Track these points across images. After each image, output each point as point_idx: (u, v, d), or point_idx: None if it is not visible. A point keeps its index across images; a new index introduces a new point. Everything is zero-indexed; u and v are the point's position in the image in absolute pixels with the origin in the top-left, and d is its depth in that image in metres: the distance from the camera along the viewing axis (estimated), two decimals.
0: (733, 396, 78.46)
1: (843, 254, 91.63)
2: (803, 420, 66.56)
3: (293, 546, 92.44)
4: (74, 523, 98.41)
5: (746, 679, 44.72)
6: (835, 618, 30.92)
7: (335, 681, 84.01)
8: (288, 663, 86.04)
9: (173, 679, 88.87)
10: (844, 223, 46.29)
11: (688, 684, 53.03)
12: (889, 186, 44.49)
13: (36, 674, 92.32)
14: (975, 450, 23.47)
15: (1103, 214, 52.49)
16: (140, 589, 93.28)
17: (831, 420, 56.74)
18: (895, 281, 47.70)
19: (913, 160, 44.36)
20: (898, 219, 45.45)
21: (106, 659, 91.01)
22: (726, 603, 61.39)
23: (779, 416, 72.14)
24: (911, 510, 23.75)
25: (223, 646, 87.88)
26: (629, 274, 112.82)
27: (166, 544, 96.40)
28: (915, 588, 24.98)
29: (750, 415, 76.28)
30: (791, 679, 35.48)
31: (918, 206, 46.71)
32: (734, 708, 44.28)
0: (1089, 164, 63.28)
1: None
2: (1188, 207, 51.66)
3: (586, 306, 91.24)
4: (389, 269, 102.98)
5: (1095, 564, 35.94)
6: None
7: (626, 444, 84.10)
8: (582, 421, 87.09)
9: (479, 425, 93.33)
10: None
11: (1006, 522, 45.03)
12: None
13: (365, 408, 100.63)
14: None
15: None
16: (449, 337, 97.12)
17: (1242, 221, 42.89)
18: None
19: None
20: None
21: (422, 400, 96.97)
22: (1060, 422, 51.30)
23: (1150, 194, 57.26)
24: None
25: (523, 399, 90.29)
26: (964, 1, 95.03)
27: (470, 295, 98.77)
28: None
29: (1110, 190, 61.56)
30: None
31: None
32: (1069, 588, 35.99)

* * *

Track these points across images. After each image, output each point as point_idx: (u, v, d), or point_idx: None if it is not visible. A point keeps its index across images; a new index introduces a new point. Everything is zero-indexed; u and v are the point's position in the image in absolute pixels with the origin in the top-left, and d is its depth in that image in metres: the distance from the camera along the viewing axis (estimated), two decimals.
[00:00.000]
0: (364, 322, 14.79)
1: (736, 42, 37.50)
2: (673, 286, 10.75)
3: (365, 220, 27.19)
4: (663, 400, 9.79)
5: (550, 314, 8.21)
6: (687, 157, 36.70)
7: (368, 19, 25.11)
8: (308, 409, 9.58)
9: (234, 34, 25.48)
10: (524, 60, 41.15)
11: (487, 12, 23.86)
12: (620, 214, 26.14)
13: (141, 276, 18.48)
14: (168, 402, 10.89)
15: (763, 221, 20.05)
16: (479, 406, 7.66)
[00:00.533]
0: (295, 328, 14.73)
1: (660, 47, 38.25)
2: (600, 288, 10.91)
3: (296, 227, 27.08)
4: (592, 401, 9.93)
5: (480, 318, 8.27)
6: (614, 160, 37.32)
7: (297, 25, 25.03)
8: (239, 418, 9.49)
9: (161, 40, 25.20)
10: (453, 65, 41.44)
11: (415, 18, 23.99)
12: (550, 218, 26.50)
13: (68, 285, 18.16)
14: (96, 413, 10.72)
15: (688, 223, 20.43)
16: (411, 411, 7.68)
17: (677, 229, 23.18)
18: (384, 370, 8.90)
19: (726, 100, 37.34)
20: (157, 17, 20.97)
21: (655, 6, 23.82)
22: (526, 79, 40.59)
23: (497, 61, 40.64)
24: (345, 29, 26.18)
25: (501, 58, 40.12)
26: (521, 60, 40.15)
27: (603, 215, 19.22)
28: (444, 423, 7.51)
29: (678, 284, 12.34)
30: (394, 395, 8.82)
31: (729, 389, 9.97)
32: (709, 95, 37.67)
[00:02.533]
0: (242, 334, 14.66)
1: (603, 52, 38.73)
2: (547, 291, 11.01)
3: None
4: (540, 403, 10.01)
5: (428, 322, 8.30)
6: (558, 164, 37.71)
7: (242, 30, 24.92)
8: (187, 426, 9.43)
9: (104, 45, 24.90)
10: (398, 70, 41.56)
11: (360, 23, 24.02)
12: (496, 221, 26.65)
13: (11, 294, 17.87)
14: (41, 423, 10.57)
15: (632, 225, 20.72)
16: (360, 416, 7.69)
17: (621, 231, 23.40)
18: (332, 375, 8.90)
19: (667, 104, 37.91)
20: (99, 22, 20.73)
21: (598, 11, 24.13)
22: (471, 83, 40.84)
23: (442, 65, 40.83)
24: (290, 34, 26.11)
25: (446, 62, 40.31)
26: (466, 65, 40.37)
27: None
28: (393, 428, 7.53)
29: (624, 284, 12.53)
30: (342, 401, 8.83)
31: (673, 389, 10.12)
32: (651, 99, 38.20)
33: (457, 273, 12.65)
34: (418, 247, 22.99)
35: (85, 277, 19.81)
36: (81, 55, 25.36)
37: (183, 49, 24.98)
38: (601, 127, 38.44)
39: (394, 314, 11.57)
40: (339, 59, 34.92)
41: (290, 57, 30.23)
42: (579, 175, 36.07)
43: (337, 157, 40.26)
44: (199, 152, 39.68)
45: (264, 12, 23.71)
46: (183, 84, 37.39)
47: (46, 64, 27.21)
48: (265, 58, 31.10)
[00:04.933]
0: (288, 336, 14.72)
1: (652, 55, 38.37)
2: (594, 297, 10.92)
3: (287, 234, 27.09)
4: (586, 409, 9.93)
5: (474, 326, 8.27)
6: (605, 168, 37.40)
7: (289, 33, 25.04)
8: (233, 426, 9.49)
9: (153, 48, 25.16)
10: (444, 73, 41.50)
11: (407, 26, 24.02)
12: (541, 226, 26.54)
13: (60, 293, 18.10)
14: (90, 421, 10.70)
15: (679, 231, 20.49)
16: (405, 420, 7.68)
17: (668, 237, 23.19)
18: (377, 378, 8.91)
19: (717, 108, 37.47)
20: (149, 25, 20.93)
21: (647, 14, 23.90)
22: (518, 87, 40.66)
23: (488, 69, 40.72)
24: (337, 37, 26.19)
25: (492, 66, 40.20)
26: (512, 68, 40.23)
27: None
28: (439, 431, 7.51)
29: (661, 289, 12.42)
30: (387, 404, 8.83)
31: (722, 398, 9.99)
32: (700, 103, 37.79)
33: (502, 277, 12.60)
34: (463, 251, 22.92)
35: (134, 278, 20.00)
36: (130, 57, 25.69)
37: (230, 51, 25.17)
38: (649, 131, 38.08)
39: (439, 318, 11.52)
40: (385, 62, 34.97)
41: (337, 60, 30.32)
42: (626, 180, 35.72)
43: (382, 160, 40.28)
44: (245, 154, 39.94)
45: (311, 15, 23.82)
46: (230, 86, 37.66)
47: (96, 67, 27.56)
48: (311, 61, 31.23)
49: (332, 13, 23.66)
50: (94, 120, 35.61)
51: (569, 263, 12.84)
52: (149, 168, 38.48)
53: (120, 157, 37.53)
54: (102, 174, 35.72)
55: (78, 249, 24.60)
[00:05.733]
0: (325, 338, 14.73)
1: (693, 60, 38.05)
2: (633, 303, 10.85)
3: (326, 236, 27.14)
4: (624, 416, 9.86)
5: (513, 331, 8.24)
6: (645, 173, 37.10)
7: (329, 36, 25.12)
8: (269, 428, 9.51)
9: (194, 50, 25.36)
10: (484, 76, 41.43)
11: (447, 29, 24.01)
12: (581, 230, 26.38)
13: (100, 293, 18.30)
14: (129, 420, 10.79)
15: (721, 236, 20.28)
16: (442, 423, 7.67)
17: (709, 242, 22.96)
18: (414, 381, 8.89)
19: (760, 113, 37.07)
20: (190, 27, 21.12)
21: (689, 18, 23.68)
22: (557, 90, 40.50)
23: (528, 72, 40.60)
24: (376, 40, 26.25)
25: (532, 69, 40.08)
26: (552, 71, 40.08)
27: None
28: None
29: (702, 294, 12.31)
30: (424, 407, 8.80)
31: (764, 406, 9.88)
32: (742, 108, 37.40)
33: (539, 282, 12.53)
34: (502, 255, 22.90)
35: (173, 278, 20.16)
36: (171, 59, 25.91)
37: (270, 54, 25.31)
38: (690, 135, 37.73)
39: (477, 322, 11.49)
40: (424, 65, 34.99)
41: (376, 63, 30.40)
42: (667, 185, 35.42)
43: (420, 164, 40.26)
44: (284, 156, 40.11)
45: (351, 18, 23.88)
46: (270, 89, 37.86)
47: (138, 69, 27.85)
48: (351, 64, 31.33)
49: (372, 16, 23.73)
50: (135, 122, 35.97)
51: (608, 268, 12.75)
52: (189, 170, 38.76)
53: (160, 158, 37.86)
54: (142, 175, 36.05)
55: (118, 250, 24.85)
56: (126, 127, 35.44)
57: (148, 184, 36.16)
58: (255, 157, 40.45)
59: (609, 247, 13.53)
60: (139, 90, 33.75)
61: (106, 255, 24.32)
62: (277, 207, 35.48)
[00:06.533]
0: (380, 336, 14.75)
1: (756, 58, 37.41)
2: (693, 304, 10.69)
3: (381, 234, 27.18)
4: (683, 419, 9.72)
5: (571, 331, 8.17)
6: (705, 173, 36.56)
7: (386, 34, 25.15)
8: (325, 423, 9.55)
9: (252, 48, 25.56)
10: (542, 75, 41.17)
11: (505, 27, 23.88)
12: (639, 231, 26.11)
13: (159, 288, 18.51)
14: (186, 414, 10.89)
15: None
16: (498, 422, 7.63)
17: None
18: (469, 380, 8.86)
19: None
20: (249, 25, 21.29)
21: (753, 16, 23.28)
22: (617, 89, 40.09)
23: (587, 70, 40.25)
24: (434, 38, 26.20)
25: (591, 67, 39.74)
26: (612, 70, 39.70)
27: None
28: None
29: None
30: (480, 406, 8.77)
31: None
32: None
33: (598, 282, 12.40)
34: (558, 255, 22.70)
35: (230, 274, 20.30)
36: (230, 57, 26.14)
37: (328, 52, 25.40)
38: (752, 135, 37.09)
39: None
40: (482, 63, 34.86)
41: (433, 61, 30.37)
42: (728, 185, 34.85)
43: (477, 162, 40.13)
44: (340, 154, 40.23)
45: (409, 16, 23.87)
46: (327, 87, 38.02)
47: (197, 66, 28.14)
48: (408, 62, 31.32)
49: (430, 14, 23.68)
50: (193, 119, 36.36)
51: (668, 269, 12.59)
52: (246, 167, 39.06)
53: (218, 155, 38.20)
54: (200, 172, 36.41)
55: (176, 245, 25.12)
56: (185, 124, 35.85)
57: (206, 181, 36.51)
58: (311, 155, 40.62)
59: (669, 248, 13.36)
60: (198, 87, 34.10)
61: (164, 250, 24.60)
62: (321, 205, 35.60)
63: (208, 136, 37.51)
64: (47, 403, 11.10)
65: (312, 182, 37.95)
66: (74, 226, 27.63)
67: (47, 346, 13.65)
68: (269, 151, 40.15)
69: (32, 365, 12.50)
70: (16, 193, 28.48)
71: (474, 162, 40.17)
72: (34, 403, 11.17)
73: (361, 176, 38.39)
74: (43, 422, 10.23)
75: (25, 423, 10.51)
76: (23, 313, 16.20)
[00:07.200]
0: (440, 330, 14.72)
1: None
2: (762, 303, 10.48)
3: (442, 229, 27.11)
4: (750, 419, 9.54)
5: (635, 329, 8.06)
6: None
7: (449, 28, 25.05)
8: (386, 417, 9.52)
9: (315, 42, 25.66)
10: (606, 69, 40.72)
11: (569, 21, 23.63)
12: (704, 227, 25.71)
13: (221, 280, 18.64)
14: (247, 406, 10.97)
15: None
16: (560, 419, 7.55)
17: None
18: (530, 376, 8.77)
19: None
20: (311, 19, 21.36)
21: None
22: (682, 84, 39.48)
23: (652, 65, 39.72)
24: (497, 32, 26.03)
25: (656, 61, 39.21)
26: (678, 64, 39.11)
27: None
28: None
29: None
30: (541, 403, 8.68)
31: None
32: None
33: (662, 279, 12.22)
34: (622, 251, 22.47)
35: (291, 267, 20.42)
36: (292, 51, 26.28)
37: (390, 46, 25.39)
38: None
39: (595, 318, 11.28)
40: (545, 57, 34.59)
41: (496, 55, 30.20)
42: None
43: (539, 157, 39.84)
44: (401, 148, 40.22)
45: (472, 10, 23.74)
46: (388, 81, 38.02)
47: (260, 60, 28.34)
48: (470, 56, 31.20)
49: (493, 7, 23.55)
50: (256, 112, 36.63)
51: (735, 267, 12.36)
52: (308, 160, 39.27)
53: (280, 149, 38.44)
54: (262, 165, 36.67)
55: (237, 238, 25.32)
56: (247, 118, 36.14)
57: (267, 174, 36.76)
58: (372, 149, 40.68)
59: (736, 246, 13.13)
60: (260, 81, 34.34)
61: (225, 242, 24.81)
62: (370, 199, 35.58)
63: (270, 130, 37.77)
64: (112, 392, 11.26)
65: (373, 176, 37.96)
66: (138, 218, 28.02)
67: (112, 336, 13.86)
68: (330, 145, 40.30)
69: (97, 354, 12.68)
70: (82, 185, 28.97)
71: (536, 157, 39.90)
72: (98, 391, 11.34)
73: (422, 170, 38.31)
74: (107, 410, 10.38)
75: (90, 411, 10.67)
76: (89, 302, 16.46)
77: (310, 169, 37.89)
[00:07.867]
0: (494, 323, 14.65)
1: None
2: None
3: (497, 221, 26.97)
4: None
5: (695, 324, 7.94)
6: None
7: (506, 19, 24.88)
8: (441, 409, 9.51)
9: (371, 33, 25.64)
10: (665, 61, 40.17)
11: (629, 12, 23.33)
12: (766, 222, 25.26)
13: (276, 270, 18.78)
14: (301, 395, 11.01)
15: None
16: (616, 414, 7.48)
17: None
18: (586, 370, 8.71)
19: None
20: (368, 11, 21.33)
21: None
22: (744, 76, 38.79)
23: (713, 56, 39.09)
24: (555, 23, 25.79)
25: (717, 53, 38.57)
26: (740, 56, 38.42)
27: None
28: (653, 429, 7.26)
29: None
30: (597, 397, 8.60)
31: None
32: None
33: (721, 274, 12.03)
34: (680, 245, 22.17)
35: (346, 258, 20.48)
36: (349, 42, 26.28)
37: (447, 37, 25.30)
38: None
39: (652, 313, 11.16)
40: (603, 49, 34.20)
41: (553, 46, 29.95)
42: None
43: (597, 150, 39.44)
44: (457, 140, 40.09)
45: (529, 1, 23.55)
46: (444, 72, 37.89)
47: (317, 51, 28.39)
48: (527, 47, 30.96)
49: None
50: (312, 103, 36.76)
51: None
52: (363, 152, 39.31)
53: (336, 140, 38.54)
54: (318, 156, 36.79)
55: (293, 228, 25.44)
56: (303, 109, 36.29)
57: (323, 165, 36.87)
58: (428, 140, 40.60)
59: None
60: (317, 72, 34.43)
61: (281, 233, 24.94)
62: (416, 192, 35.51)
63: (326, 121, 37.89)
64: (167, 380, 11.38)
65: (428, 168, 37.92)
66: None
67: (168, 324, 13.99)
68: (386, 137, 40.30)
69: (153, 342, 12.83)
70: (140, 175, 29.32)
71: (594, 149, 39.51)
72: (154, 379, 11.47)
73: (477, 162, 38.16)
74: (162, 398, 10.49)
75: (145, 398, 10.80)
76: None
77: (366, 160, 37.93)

Instructions for the task –
From the records above, copy only the lines starting with the line that holds "63: (208, 136, 37.51)" and going on through the line that holds "74: (43, 422, 10.23)", exactly as written.

Completed exercise –
63: (208, 136, 37.51)
64: (47, 403, 11.10)
65: (312, 182, 37.95)
66: (74, 226, 27.63)
67: (47, 346, 13.65)
68: (269, 151, 40.15)
69: (32, 365, 12.50)
70: (16, 193, 28.48)
71: (474, 162, 40.17)
72: (34, 403, 11.17)
73: (361, 176, 38.39)
74: (43, 422, 10.23)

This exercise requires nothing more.